> _INSTRUCTIONS TO FOLLOW_: Retype the text of every entry below, line for line, without changing any character.

DATA SUPPLIED START

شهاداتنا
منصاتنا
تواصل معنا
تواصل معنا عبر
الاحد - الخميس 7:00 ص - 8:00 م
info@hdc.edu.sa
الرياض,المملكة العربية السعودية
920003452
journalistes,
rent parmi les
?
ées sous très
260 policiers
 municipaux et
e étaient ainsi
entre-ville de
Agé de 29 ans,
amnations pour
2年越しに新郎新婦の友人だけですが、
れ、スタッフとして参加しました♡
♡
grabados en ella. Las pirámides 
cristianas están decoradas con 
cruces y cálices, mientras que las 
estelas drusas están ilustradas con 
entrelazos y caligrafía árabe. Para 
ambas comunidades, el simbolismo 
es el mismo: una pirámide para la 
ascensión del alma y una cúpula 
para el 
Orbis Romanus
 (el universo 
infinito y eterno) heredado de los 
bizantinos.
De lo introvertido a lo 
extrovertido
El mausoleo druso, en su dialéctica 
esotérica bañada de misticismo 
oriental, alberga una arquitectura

DATA SUPPLIED END

> _EXERCISE OUTPUT_:
شهاداتنا
منصاتنا
تواصل معنا
تواصل معنا عبر
الاحد - الخميس 7:00 ص - 8:00 م
info@hdc.edu.sa
الرياض,المملكة العربية السعودية
920003452
journalistes,
rent parmi les
?
ées sous très
260 policiers
 municipaux et
e étaient ainsi
entre-ville de
Agé de 29 ans,
amnations pour
2年越しに新郎新婦の友人だけですが、
れ、スタッフとして参加しました♡
♡
grabados en ella. Las pirámides 
cristianas están decoradas con 
cruces y cálices, mientras que las 
estelas drusas están ilustradas con 
entrelazos y caligrafía árabe. Para 
ambas comunidades, el simbolismo 
es el mismo: una pirámide para la 
ascensión del alma y una cúpula 
para el 
Orbis Romanus
 (el universo 
infinito y eterno) heredado de los 
bizantinos.
De lo introvertido a lo 
extrovertido
El mausoleo druso, en su dialéctica 
esotérica bañada de misticismo 
oriental, alberga una arquitectura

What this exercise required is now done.